_EXTRACTED TEXT_
DEMANDED FROM POWER CO. FOR LAND

SUPERIOR Court Committee allows $2,000

For Property of Two Oxford Men – Money left with County Treasurer

 

(Special to The Courant.)

Waterbury, November 14

 

A committee appointed by Judge Donald T. Warner to make an appraisal of property affected by the plan of the Connecticut Light and Power Company to inundate 1,500 acres of Housatonic Valley by means of the Stevenson Dam filed its report this morning with the clerk of the Superior Court here.

 

The valuation of twenty acres of land owned by Michael J. Cassidy and one, Johnson, of Oxford, which Mr. Cassidy claimed in court was valued at $50,000, was set down in the committee’s report for $2,000, a difference of $48,000.  Mr. Cassidy acquired the property last spring, conveying a half interest to Johnson.  The plan of the power company had been announced several months previously.

 

Two other pieces of property in the vicinity, one each owned by Charles J. McCarthy and William J. Hamilton of Waterbury, were appraised at $100 each by the committee, of which Harrison Hewitt of New Haven was chairman. The total estimated damages is $2,200.

 

When notified of the filing of the appraisal committee’s report, Vice-President J. Henry Roraback of the Connecticut Light and Power Company immediately deposited with Samuel R. Lanyon, treasurer of New Haven County the total of appraisals, to be forwarded by him to the landowners. This cleared all obstacles to the flooding of the territory behind the dam.

_BRIEF 1_
In the article, who chaired the appraisal committee?
_BRIEF 2_
Retype the part of the article that opens with the words containing "(Special to The" and closes with "several months previously.".
_BRIEF 3_
For each statement, answer yes or no according to the article, and quote the words that settle it: (a) Judge Donald T. Warner appointed the appraisal committee. (b) Mr. Cassidy acquired the property last spring. (c) The McCarthy and Hamilton properties were each appraised at $500.
The items that follow come from a separate source, unrelated to the article.

_EXTRACTED INFORMATION_
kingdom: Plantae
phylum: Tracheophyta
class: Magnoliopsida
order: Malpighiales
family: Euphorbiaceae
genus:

_WRITTEN RESPONSE 1_
Harrison Hewitt of New Haven.

_WRITTEN RESPONSE 2_
(Special to The Courant.)

Waterbury, November 14

 

A committee appointed by Judge Donald T. Warner to make an appraisal of property affected by the plan of the Connecticut Light and Power Company to inundate 1,500 acres of Housatonic Valley by means of the Stevenson Dam filed its report this morning with the clerk of the Superior Court here.

 

The valuation of twenty acres of land owned by Michael J. Cassidy and one, Johnson, of Oxford, which Mr. Cassidy claimed in court was valued at $50,000, was set down in the committee’s report for $2,000, a difference of $48,000.  Mr. Cassidy acquired the property last spring, conveying a half interest to Johnson.  The plan of the power company had been announced several months previously.

_WRITTEN RESPONSE 3_
(a) Yes: "A committee appointed by Judge Donald T. Warner to make an appraisal of property"
(b) Yes: "Mr. Cassidy acquired the property last spring"
(c) No: "were appraised at $100 each by the committee"